Steve Bunnell, an attorney for Kerkhoff, voluntarily identified his client by name in a statement to The Washington Post, saying she had been so widely and falsely accused in recent days on social media that she had to push back. “These shameful allegations are recklessly false, absurd, and defamatory. Ms. Kerkhoff categorically denies them,” said Bunnell, a former federal prosecutor.
Ed Martin, an associate deputy attorney general in the Justice Department, dismissed a claim on the social media platform X on Friday that he had determined Kerkhoff was the bomber. “This is false. Neither Mr. Martin, nor DOJ has made this determination,” Martin wrote on X.

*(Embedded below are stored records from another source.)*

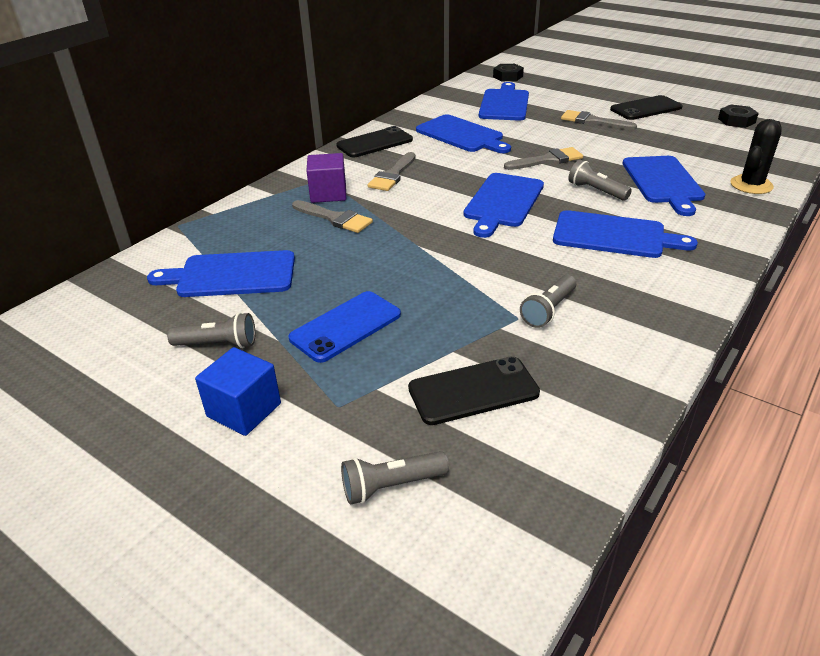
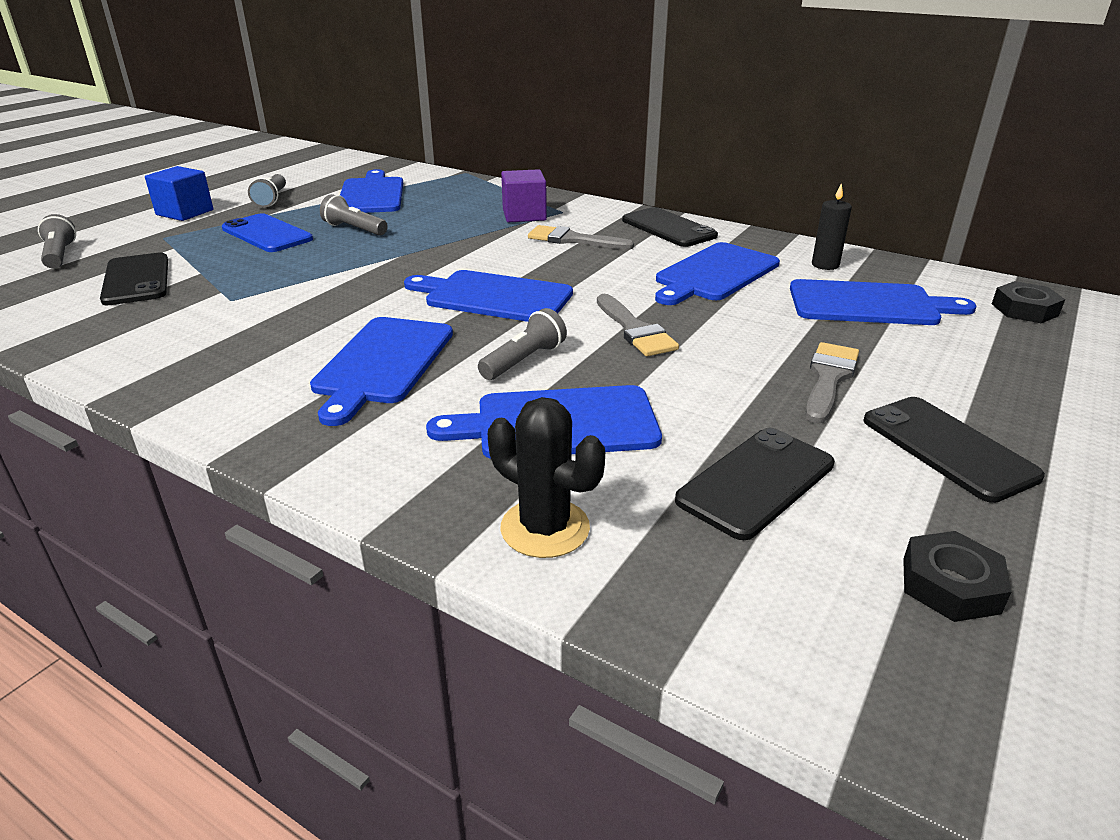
camera: 85 degrees right, 5 degrees down
grey brush [292,200,373,233] -> none
grey flashlight [520,275,576,328] -> grey flashlight moved to [320,194,388,236]
none -> black phone [675,428,835,540]
none -> black candle [812,183,852,270]

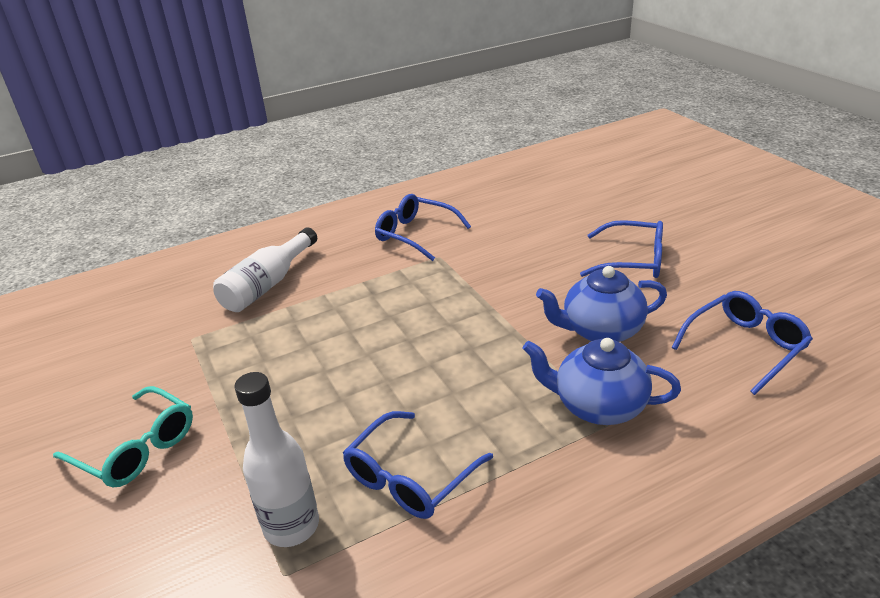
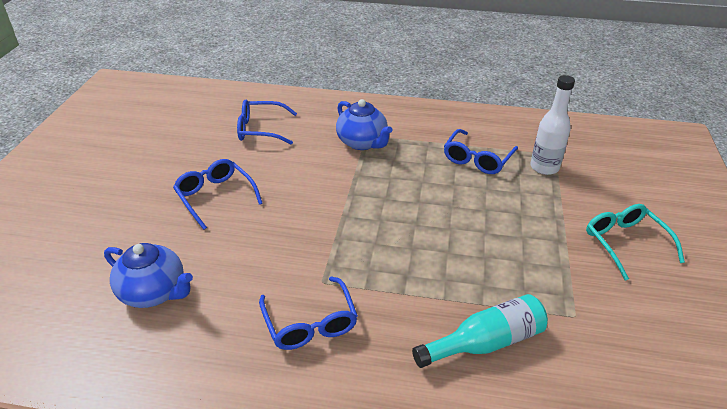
camera: 145 degrees left, 5 degrees up
white bottle [213,227,317,312] -> turquoise bottle [412,294,548,368]
blue glasses [343,411,493,519] -> blue glasses turned 135 degrees clockwise [444,129,518,174]
blue teapot [536,266,667,342] -> blue teapot moved to [104,243,193,308]

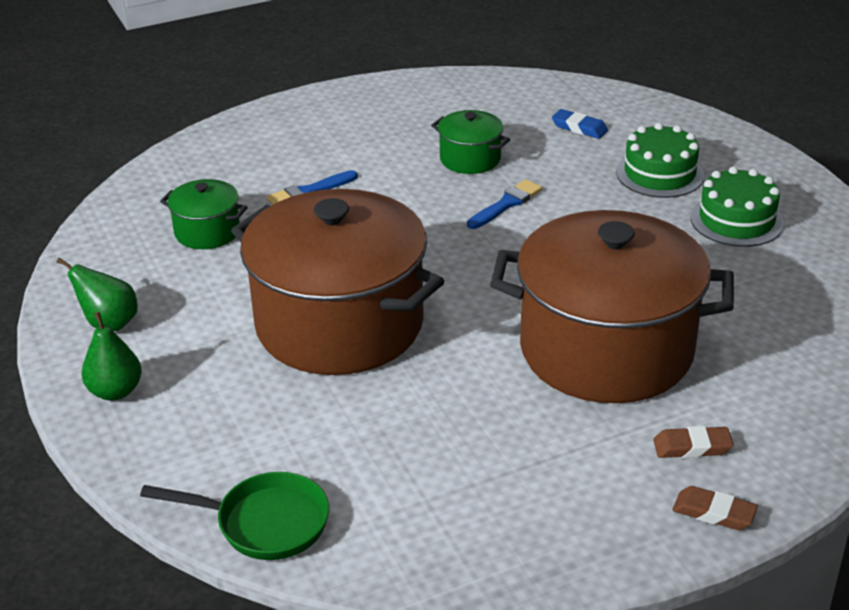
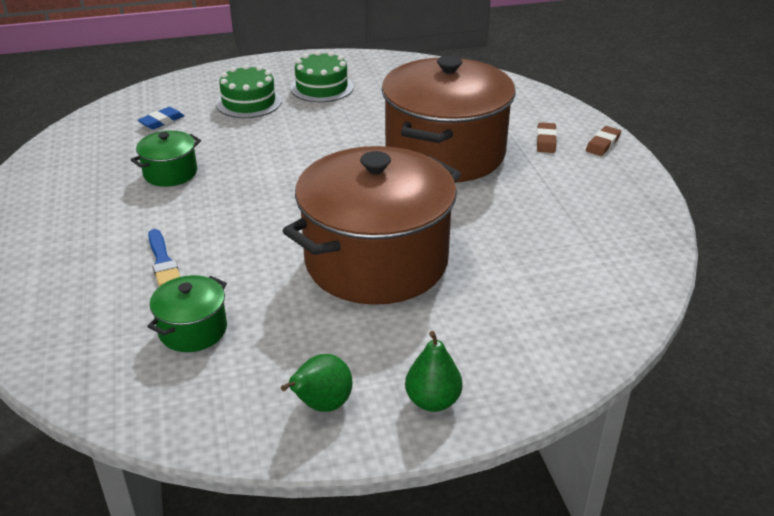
camera: 80 degrees left, 0 degrees up
green pan [140,472,329,560] -> none
blue brush [467,179,542,229] -> none

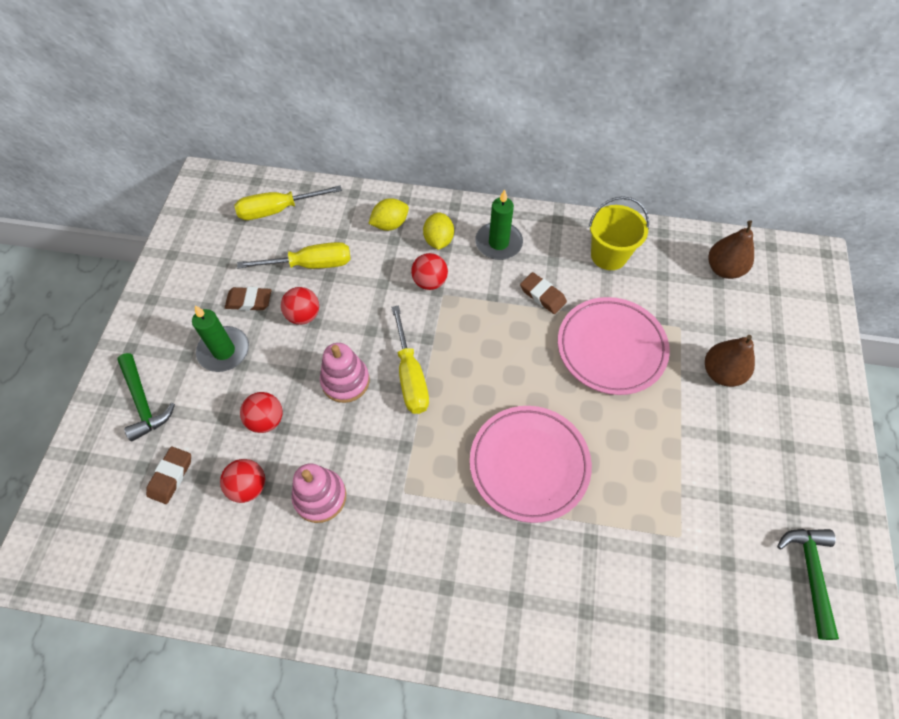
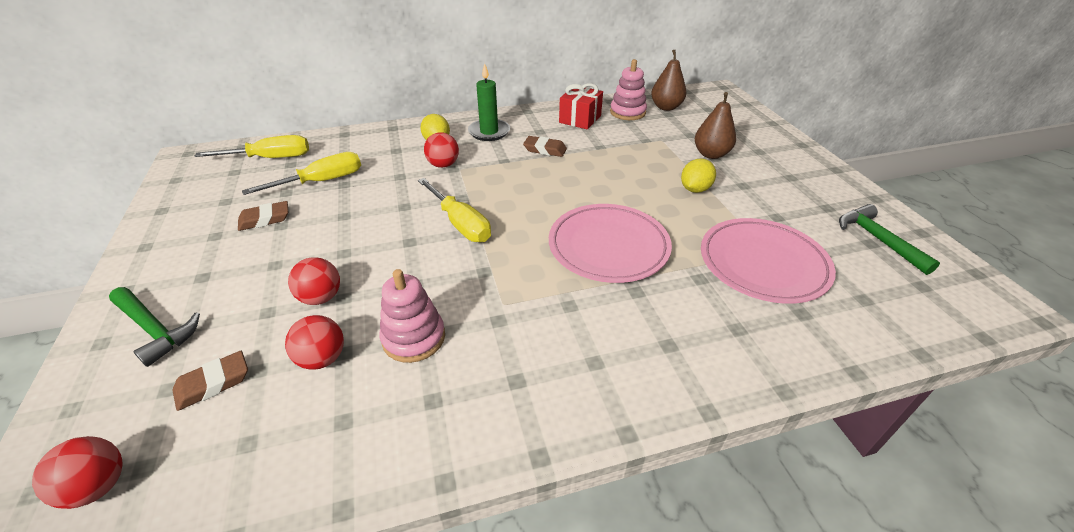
camera: 25 degrees left, 20 degrees down
brown eraser [146,446,191,504] -> brown eraser turned 60 degrees clockwise [173,351,248,411]
green candle [192,305,249,372] -> none
yellow screwdriver [235,185,342,220] -> yellow screwdriver turned 150 degrees counterclockwise [195,135,309,158]
red ball [281,287,319,325] -> red ball moved to [32,436,123,509]
pink stacking toy [320,343,370,403] -> pink stacking toy moved to [610,59,647,120]
yellow lemon [368,198,409,231] -> yellow lemon moved to [681,159,716,193]
pink plate [558,297,670,395] -> pink plate moved to [701,218,836,304]
yellow bucket [589,196,649,270] -> red gift [559,83,603,129]

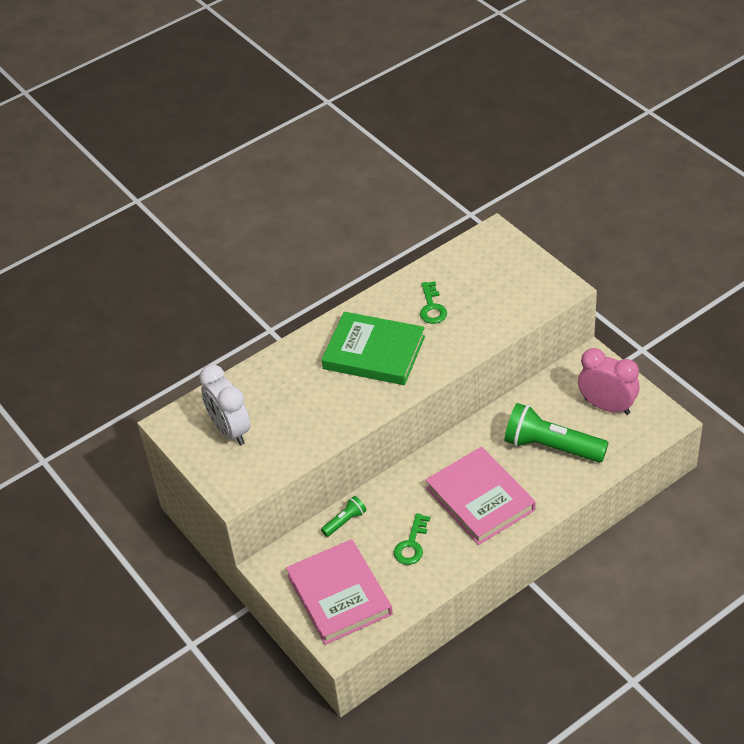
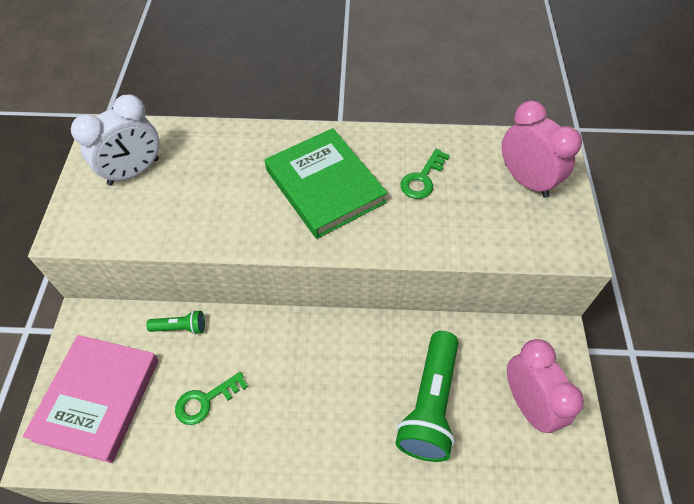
camera: 35 degrees right, 10 degrees up
white clock [199,364,251,445] -> white clock turned 135 degrees counterclockwise [71,94,160,186]
pink book [426,447,535,545] -> none
green flashlight [504,403,608,462] -> green flashlight turned 135 degrees counterclockwise [396,331,459,462]
none -> pink clock [502,101,582,198]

The FBI did not respond to questions about Kerkhoff but said solving the pipe-bomb case “remains a high priority for the FBI and our law enforcement partners.”In the months after Jan. 6, FBI officials declined to assign a single agent to investigate Donald Trump or those around him for efforts to overturn the results of the presidential election — actions that later became central to special counsel Jack Smith’s ill-fated case against Trump.
By contrast, Bureau leaders in the Washington Field Office quickly poured resources into the pipe-bomb investigation. They saw the would-be bomber as a key to understanding how extensively the day’s political violence had been planned — and whether the bombs were intended to divert police from the Capitol as Trump’s supporters stormed it.
One of the first steps that FBI investigators took was to scour the blocks around the sites where the bombs were found in the hour before the riot began — one near a dumpster outside the Republican Party headquarters, and the other near a bush and garage entrance to the Democratic National Committee building.